HAGERSTOWN — The threat of emergency-room shutdowns on New Year’s Day has faded amid mounting expectations that Maryland’s General Assembly will act to curb skyrocketing medical malpractice insurance costs in a special session that starts tomorrow, doctors and hospital officials say.

“I think, in terms of a lot of physicians, they feel like something is going to happen,” said Dr. Karl P. Riggle, the Hagerstown surgeon who leads the statewide reform coalition Save Our Doctors, Protect Our Patients.

Dr. Riggle said many doctors, including himself, who balked Dec. 1 at paying 2005 premiums averaging 33 percent more than this year’s bills have decided to pay at least enough to cover the first quarter of the new year so they can continue practicing beyond Jan. 1.

The state’s largest malpractice insurer, Medical Mutual Liability Insurance Society of Maryland, released numbers Thursday that showed physicians were renewing their policies at about the same rate as last year.

In mid-December, before the special session was assured, Dr. Riggle had said some medical services across the state, including the trauma center at Washington County Hospital in Hagerstown, might be forced to close this Saturday because of a shortage of insured specialists.

There no longer appears to be an immediate threat of the Hagerstown trauma center closing, Dr. Riggle said.

Spokesmen for two other hospitals that faced doctor shortages — the Western Maryland Health System in Cumberland and Suburban Hospital Healthcare System in Bethesda — said they expect to be able to meet the needs of patients, including emergency-room visitors, after Saturday even if the special session proves fruitless.

Still, consumers may find some services less available in the new year — especially obstetrics and certain surgical specialties.

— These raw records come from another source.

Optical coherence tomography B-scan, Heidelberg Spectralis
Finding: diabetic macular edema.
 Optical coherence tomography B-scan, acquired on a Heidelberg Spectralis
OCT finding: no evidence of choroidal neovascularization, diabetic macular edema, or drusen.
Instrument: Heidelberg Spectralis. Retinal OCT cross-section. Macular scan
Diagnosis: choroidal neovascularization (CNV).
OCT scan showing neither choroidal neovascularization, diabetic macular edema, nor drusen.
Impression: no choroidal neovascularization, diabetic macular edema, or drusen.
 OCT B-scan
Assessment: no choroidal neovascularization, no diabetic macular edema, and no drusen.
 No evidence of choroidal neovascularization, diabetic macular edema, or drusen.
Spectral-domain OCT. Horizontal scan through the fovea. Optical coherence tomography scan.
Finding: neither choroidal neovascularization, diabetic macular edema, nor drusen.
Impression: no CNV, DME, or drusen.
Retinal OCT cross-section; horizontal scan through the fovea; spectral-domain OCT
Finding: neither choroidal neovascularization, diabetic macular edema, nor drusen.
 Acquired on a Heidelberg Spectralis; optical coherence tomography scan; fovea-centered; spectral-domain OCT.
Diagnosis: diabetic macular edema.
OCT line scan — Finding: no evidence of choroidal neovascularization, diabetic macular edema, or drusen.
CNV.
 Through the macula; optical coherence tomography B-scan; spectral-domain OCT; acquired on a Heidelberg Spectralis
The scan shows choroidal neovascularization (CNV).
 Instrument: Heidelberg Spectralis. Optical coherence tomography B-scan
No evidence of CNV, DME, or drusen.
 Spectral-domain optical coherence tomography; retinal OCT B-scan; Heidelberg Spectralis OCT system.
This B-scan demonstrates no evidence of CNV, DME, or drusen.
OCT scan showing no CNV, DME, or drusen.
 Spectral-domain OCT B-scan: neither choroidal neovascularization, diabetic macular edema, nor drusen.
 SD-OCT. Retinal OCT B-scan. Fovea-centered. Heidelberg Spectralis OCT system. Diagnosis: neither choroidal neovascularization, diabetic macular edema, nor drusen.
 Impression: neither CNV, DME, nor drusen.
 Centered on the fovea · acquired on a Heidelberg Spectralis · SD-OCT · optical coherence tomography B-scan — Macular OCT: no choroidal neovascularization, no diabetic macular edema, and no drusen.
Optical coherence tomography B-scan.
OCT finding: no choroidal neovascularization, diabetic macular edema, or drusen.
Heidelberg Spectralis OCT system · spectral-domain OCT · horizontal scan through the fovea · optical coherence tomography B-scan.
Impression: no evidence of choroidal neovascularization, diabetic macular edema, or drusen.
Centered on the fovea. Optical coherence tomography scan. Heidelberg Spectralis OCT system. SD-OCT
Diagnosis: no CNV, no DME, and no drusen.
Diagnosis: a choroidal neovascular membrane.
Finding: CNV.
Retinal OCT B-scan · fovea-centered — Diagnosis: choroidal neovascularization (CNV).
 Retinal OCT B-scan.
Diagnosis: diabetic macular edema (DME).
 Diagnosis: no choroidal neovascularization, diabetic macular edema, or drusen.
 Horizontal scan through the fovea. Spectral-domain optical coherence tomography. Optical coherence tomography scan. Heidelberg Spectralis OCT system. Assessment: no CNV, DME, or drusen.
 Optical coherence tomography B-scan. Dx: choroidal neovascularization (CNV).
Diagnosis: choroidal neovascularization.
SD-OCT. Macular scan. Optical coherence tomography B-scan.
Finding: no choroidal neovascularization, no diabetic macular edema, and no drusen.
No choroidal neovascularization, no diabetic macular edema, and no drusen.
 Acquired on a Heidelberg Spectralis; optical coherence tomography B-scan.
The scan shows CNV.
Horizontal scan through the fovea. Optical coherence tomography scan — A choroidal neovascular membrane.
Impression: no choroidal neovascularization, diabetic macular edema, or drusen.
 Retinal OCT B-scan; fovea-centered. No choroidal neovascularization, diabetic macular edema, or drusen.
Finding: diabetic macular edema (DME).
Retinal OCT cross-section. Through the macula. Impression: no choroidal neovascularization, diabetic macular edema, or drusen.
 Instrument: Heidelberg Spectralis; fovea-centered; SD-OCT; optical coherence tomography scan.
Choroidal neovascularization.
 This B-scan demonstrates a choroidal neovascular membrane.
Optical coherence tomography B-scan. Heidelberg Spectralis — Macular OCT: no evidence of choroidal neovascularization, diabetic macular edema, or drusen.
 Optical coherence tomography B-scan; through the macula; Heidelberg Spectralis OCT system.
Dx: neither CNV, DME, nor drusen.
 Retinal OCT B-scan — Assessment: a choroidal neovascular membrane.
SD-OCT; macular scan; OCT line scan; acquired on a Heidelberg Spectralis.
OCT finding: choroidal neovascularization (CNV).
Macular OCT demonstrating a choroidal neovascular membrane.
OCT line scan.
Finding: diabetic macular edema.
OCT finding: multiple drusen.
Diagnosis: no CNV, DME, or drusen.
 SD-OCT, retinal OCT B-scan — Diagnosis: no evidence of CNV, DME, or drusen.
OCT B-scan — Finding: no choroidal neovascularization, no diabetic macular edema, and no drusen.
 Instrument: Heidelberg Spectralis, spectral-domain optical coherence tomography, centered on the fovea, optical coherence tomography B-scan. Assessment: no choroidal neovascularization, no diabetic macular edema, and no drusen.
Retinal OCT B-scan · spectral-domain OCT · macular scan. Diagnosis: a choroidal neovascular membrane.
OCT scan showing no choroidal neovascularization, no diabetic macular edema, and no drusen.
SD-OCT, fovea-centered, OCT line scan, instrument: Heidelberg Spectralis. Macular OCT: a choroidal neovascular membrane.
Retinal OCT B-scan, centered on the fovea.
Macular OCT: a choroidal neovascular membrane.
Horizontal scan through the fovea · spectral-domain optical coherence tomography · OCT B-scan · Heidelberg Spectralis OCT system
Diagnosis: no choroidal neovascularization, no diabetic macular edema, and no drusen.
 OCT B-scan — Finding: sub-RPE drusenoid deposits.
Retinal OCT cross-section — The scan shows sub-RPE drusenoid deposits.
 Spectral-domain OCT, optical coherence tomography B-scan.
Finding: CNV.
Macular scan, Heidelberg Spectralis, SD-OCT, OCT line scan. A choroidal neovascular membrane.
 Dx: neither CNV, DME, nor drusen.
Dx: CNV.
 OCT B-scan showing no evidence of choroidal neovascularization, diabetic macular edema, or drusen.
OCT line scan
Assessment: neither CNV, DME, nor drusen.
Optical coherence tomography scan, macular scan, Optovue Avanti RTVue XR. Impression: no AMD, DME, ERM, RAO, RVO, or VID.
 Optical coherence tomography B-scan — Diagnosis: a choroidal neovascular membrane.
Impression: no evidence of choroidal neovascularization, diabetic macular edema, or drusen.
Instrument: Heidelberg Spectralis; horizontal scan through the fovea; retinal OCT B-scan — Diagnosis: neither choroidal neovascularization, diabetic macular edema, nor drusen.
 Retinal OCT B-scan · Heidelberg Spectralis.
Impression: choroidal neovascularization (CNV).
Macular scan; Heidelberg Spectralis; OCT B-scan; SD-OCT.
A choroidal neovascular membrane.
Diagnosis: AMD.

Some doctors are quitting because they have decided their 2004 premiums already were too high. Dr. Riggle said others who want to stay in business are cutting costs by dropping procedures that carry additional premiums.

For example, surgeons who perform a low volume of vascular surgeries can save $10,000 to $15,000 a year by eliminating that part of their practices, he said.

Similarly, a general surgeon might stop operating on children, or a neurosurgeon might give up intracranial procedures.

“In essence, here in Hagerstown, it is likely to go from where there were seven vascular surgeons two years ago, to five currently, to three at the end of the month. That means in terms of roster call, which is how the emergency room is run, there will only be three of eight nights when there will be a vascular surgeon available if Grandma has an aneurysm,” Dr. Riggle said.

Right now, there is no pediatric surgeon available in the Hagerstown emergency room 37 percent of the time. On Saturday, that number will rise to somewhere between 50 percent and 60 percent, he said.

The same thing is happening across the state. “There won’t be any hospital that will not be impacted,” said Suburban Hospital spokeswoman Ronna Borenstein-Levy.

Michael Preston, spokesman for the state medical society, MedChi, said many doctors are taking a wait-and-see attitude toward malpractice reform — but they won’t wait forever.

“I’ve heard from a number, particularly OB-GYNs, who are saying, ‘Look, I’ve paid my first quarter, but if we don’t see something happen, I don’t know where the second one’s coming from,’ ” he said.